(WHAT THIS EXERCISE ASKS):
a: Please reproduce the Lattice filing starting with "Pursuant to changes" and going on through "and is incorporated herein by reference.", replacing "EDCP" with "Deferred Plan" each time it appears.
b: Summarize the Lattice filing in two sentences.
c: Shorten the paragraph of the Lattice filing that begins "Pursuant to changes to applicable law" into one brief sentence that keeps its main facts.

(DOCUMENT PASSAGE):
....
UNITED STATES

SECURITIES AND EXCHANGE COMMISSION

Washington, DC 20549

 


 

FORM 8-K

 

CURRENT REPORT

Pursuant to Section 13 or 15(d) of
The Securities Exchange Act of 1934

 

Date of Report (Date of earliest event reported)

December 6, 2005

 


 

Lattice Semiconductor Corporation

(Exact name of registrant as specified in its charter)

 

Delaware

 

000-18032

 

93-0835214

(State or other jurisdiction of
incorporation)

 

(Commission File Number)

 

(IRS Employer
Identification No.)

 

5555 N. E. Moore Court

Hillsboro, Oregon 97124-6421

(Address of principal executive offices, including zip code)

 

(503) 268-8000

(Registrant’s telephone number, including area code)

 

 

(Former name or former address, if changed since last report)

 

Check the appropriate box below if the Form 8-K filing is intended to simultaneously satisfy the filing obligation of the registrant under any of the following provisions (see General Instruction A.2. below):

 

o Written communications pursuant to Rule 425 under the Securities Act (17 CFR 230.425)

 

o Soliciting material pursuant to Rule 14a-12 under the Exchange Act (17 CFR 240.14a-12)

 

o Pre-commencement communications pursuant to Rule 14d-2(b) under the Exchange Act (17 CFR 240.14d-2(b))

 

o Pre-commencement communications pursuant to Rule 13e-4(c) under the Exchange Act (17 CFR 240.13e-4(c))

 

 



 

Item 1.01.  Entry into Material Definitive Agreement.

 

Compensation Arrangements with Committee Chairs

 

On December 6, 2005, the Board of Directors (the “Board”) of Lattice Semiconductor Corporation (“Lattice”) approved new compensation arrangements for the chairs of the Audit, Compensation, and Nominating and Governance Committees of the Board.  The material terms of the compensation arrangements are described on Exhibit 99.1 filed with this Form 8-K, which is incorporated herein by reference.

 

Distributions from Executive Deferred Compensation Plan

 

Pursuant to changes to applicable law, the Board has taken the necessary actions to allow participants in the Lattice Semiconductor Corporation Executive Deferred Compensation Plan (the “EDCP”), including our executive officers, the opportunity to terminate participation in the EDCP and take complete distributions of deferred amounts under the EDCP in 2005.

 

The form of election to terminate participation in the EDCP is filed as Exhibit 99.2 hereto and is incorporated herein by reference.
....
(DATASET EXTRACT):
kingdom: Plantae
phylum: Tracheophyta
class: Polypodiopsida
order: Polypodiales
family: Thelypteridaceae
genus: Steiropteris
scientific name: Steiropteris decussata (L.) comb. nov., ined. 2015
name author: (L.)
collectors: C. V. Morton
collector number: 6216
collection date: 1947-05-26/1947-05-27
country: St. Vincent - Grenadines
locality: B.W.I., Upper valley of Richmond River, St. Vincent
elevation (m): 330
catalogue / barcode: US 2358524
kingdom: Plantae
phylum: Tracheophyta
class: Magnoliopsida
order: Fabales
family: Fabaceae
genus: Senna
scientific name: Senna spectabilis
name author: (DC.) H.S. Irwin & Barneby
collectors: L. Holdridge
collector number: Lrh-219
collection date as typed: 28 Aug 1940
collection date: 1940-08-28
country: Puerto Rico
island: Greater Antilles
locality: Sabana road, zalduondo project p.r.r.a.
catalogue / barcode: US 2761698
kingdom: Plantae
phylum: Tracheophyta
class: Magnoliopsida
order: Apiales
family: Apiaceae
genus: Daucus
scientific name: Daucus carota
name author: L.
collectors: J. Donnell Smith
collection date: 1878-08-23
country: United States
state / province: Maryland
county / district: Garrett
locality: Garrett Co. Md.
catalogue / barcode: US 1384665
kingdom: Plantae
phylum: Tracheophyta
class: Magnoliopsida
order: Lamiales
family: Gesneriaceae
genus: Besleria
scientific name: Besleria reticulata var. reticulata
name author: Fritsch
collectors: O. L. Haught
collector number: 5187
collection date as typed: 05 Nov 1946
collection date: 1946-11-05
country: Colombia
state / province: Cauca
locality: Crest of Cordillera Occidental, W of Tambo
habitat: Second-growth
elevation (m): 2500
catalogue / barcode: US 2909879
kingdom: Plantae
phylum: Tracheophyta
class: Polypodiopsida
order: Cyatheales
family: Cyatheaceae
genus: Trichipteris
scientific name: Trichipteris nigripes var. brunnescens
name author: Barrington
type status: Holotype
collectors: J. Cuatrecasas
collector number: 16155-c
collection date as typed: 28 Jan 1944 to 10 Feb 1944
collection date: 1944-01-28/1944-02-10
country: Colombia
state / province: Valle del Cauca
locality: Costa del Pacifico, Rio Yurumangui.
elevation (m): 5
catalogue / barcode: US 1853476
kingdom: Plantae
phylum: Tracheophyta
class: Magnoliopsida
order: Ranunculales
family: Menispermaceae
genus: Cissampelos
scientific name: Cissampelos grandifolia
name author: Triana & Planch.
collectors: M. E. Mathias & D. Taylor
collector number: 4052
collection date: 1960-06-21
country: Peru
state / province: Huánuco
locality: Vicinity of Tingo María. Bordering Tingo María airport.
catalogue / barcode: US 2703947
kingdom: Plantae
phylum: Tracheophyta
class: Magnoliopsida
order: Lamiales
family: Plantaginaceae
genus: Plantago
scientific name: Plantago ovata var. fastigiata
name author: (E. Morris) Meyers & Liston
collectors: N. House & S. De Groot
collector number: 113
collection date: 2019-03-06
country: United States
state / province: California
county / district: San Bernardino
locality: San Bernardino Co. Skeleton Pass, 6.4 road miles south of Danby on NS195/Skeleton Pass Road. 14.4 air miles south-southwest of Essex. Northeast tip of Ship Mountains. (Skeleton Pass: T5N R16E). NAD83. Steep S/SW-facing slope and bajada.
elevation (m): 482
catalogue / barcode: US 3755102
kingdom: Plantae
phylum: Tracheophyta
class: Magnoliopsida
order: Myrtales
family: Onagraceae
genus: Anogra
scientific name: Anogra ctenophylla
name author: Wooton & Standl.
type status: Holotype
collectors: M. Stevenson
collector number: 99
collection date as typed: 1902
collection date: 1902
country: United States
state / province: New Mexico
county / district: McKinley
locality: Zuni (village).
....
(RESPONSES IN ORDER):
a:
Pursuant to changes to applicable law, the Board has taken the necessary actions to allow participants in the Lattice Semiconductor Corporation Executive Deferred Compensation Plan (the “Deferred Plan”), including our executive officers, the opportunity to terminate participation in the Deferred Plan and take complete distributions of deferred amounts under the Deferred Plan in 2005.

 

The form of election to terminate participation in the Deferred Plan is filed as Exhibit 99.2 hereto and is incorporated herein by reference.

b: On December 6, 2005, the Board of Lattice Semiconductor Corporation approved new compensation arrangements for the chairs of its Audit, Compensation, and Nominating and Governance Committees, with the terms described in Exhibit 99.1. Pursuant to changes to applicable law, the Board also allowed participants in its Executive Deferred Compensation Plan, including executive officers, to terminate participation and take complete distributions of deferred amounts in 2005.

c: Following changes to applicable law, the Board let EDCP participants, including executive officers, end their participation and take complete distributions of deferred amounts in 2005.